“Man looks into the abyss. There’s nothing staring back at him. At that moment man finds his character, and that’s what keeps him out of the abyss.” What a great line from “Wall Street.” It’s worth repeating and elaborating, since it reflects a key idea in the struggle to achieve a peak performance mindset.
The literature on reaching peak performance has been influenced by Abraham Maslow’s studies of self-actualization. Originally studied by Carl Jung, self-actualization is a tendency for self-fulfillment and a desire to reach one’s potential. But people tend to get stuck psychologically. Rather than look inward, they look outward for definition. They care what others think. They try to please their parents, spouses, bosses, and friends. This often leads to a state of denial and stagnation. People try to seek out glory, money, status or fame. Self-actualizing people, in contrast, accept themselves, and go their own way. That’s why the quotation from “Wall Street” is so powerful. It reflects a basic human motive to look inward and find oneself.
Going your own way is difficult. Most people are not used to going their own way. Indeed, many institutions encourage people to conform and label people who go their own way as “rebels,” “selfish,” and even as “sinners.” From an existential point of view, however, there’s nothing wrong with going your own way or living your life according to your own values as long as you don’t hurt anyone else, so don't be afraid to go your own way. In the end, it's the only way you will find your winning mental edge.
2 comments:
Excellent post. Interestingly enough, this is a subject I have been pondering for the past few weeks and, most intensely, this weekend. People who build self-esteem from the outside in instead of inside out (addicted to praise).

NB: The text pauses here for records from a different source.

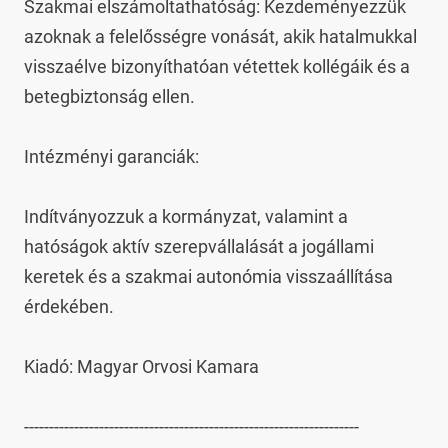
Szakmai elszámoltathatóság: Kezdeményezzük 
azoknak a felelősségre vonását, akik hatalmukkal 
visszaélve bizonyíthatóan vétettek kollégáik és a 
betegbiztonság ellen.

Intézményi garanciák:

Indítványozzuk a kormányzat, valamint a 
hatóságok aktív szerepvállalását a jogállami 
keretek és a szakmai autonómia visszaállítása 
érdekében.

Kiadó: Magyar Orvosi Kamara

-------------------------------------------------------------------
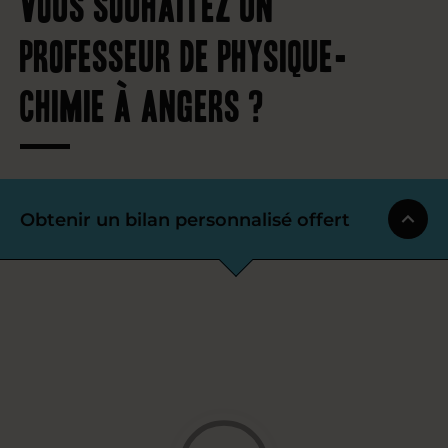
Vous souhaitez un
professeur de physique-
chimie à Angers ?
Obtenir un bilan personnalisé offert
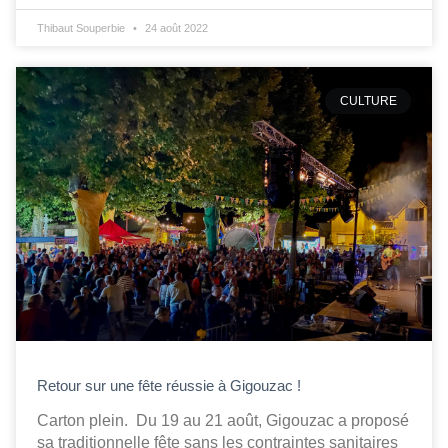
Thibaut Souperbie
24 août 2022
CULTURE
Retour sur une fête réussie à Gigouzac !
Carton plein. Du 19 au 21 août, Gigouzac a proposé
sa traditionnelle fête sans les contraintes sanitaires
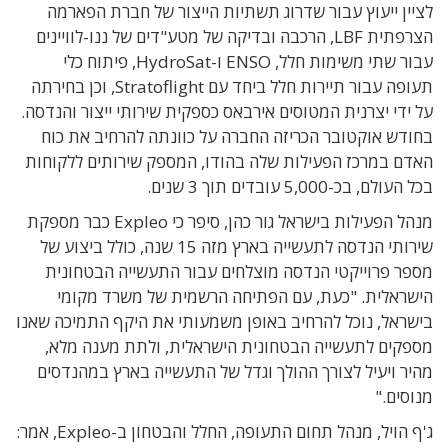
לציין ייעוץ עבור שדרוג תשתיות הייצור של חברת הפארמה
הצרפתית LBF, הרכבה ובדיקה של מטע"דים של ננו-לוויינים
עבור שתי משימות חלל, ENSO ו-HydroSat, פיתוח כלי
תעופה עבור תיירות חלל ביחד עם Stratoflight, וכן בחירתה
על ידי יצרנית המטוסים אירבאס כספקית שירותי ייצור והנדסה.
בחודש אוקטובר הכריזה החברה על כוונתה להרחיב את כוח
האדם במרכז הפעילות שלה בהודו, המספק שירותים ללקוחות
בכל העולם, בכ-5,000 עובדים תוך 3 שנים.
מנהל הפעילות בישראל גור כהן, סיפר כי
Expleo כבר מספקת
שירותי הנדסה לתעשייה בארץ מזה 15 שנה, כולל ביצוע של
מספר פרוייקטי הנדסה מוצלחים עבור התעשייה הבטחונית
הישראלית. "כעת, עם הפתיחה הרשמית של משרד מקומי
בישראל, נוכל להרחיב באופן משמעותי את היקף התמיכה שאנו
מספקים לתעשייה הבטחונית הישראלית, ולתת מענה מלא,
מהיר ויעיל לצורך ההולך וגדל של התעשייה בארץ במהנדסים
מנוסים."
ג'ף הויל, מנהל תחום התעופה, החלל והבטחון ב-Expleo, אמר:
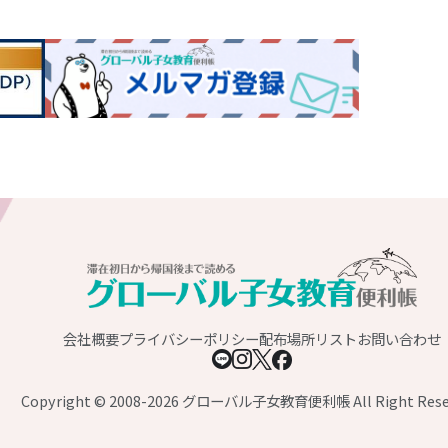
会社概要
プライバシーポリシー
配布場所リスト
お問い合わせ
Copyright © 2008-2026 グローバル子女教育便利帳 All Right Rese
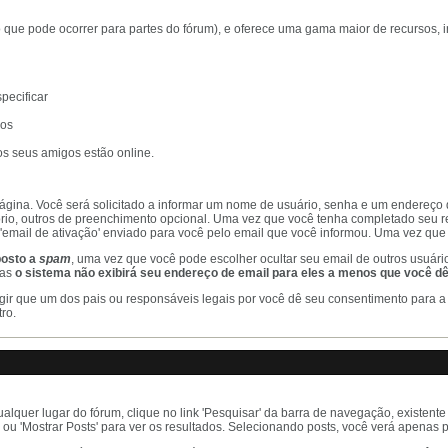
o que pode ocorrer para partes do fórum), e oferece uma gama maior de recursos, i
pecificar
ios
os seus amigos estão online.
 página. Você será solicitado a informar um nome de usuário, senha e um endereço
rio, outros de preenchimento opcional. Uma vez que você tenha completado seu re
'email de ativação' enviado para você pelo email que você informou. Uma vez que te
posto a
spam
, uma vez que você pode escolher ocultar seu email de outros usuári
mas
o sistema não exibirá seu endereço de email para eles a menos que você d
gir que um dos pais ou responsáveis legais por você dê seu consentimento para a 
ro.
lquer lugar do fórum, clique no link 'Pesquisar' da barra de navegação, existente
' ou 'Mostrar Posts' para ver os resultados. Selecionando posts, você verá apena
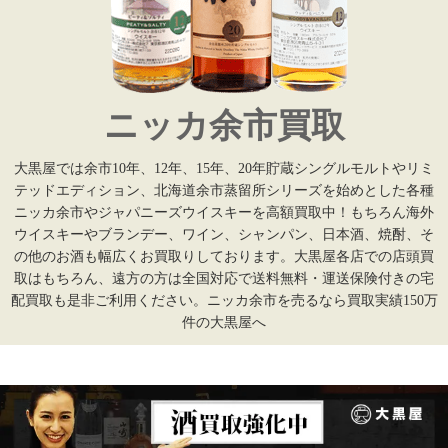
ニッカ余市買取
大黒屋では余市10年、12年、15年、20年貯蔵シングルモルトやリミ
テッドエディション、北海道余市蒸留所シリーズを始めとした各種
ニッカ余市やジャパニーズウイスキーを高額買取中！もちろん海外
ウイスキーやブランデー、ワイン、シャンパン、日本酒、焼酎、そ
の他のお酒も幅広くお買取りしております。大黒屋各店での店頭買
取はもちろん、遠方の方は全国対応で送料無料・運送保険付きの宅
配買取も是非ご利用ください。ニッカ余市を売るなら買取実績150万
件の大黒屋へ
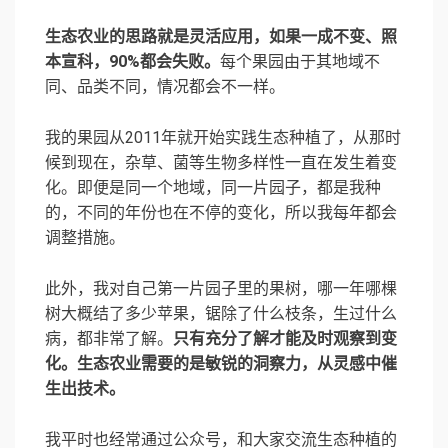
生态农业的思路就是灵活应用，如果一成不变、照
本宣科，90%都会失败。
每个果园由于其地域不
同、品类不同，情况都会不一样。
我的果园从2011年就开始实践生态种植了，从那时
候到现在，杂草、菌等生物多样性一直在发生着变
化。即便是同一个地域，同一片园子，都是我种
的，不同的年份也在不停的变化，所以我每年都会
调整措施。
此外，我对自己第一片园子里的果树，哪一年哪棵
树大概结了多少苹果，锯除了什么枝条，生过什么
病，都非常了解。
只有充分了解才能及时观察到变
化。生态农业需要的是敏锐的洞察力，从灵感中催
生出技术。
我平时也经常通过公众号，和大家交流生态种植的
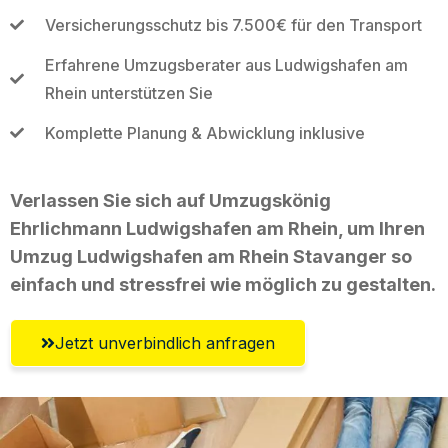
Versicherungsschutz bis 7.500€ für den Transport
Erfahrene Umzugsberater aus Ludwigshafen am
Rhein unterstützen Sie
Komplette Planung & Abwicklung inklusive
Verlassen Sie sich auf Umzugskönig
Ehrlichmann Ludwigshafen am Rhein, um Ihren
Umzug Ludwigshafen am Rhein Stavanger so
einfach und stressfrei wie möglich zu gestalten.
Jetzt unverbindlich anfragen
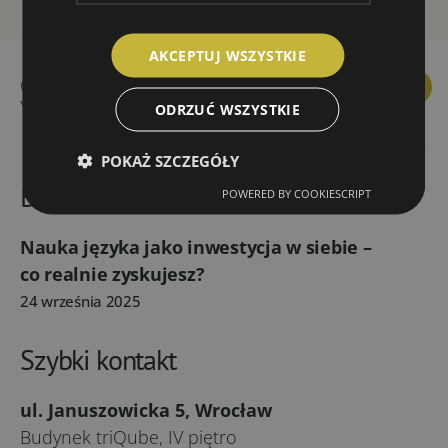
AKCEPTUJ WSZYSTKIE
Ceny kursów językowych
Facebook
Linkedin
Instagra
You
YouEnglish
ODRZUĆ WSZYSTKIE
POKAŻ SZCZEGÓŁY
Blog YouEnglish – najnowszy wpis
POWERED BY COOKIESCRIPT
Nauka języka jako inwestycja w siebie –
co realnie zyskujesz?
24 września 2025
Szybki kontakt
ul. Januszowicka 5, Wrocław
Budynek triQube, IV piętro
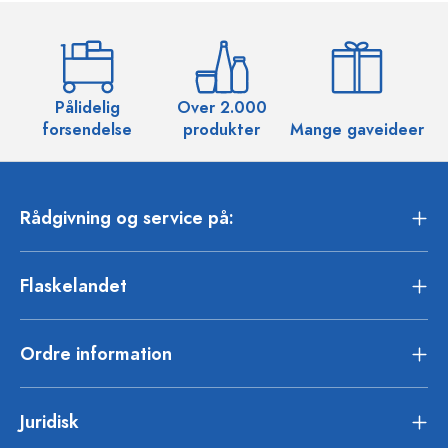
Pålidelig
Over 2.000
O
forsendelse
produkter
Mange gaveideer
Rådgivning og service på:
Flaskelandet
Ordre information
Juridisk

I wonder if I'm too old to "go my own way" or if age never matters in self-actualization (though death bed self-actualization sounds somewhat unsatisfying). How do I handle the isolation that surely would follow (if only temporary)?
Hmmm...
Keith,
Sure, age will make some difference, but it can be both positive and negative. It's possible that some older people have gained enough life experience that they have stopped caring what other people think. On the other hand, it's hard to change a lifetime pattern of defining oneself by what others think. In the end, striving for self-actualization is a process that takes time. It requires insight into your values and what you would truly like to become. If you can decide what you want and are willing to take whatever steps are necessary to achieve it, you are on your way toward achieving self actualization. That said, going your own way may seem to alienate some people. Some people do not appreciate people who go their own way, but Fritz Perls was an existential psychotherapist that had a great perspective regarding this issue. To paraphrae, "I'm not in this world to please you and you are not in this world to please me. If we find each other and connect, that's wonderful. If not, then not." It may seem selfish and isolating to live life in this way, but it probably turns out that when you are genuine and seek out self-actualizing needs, you are happier, relate to people more authentically, and when you take this stance, you will find that people want to relate to you. Not that I have ever achieved this state of being, but I believe that the more you can achieve this state of mind and experience, the more you end up achieving happiness. Thanks for the comment.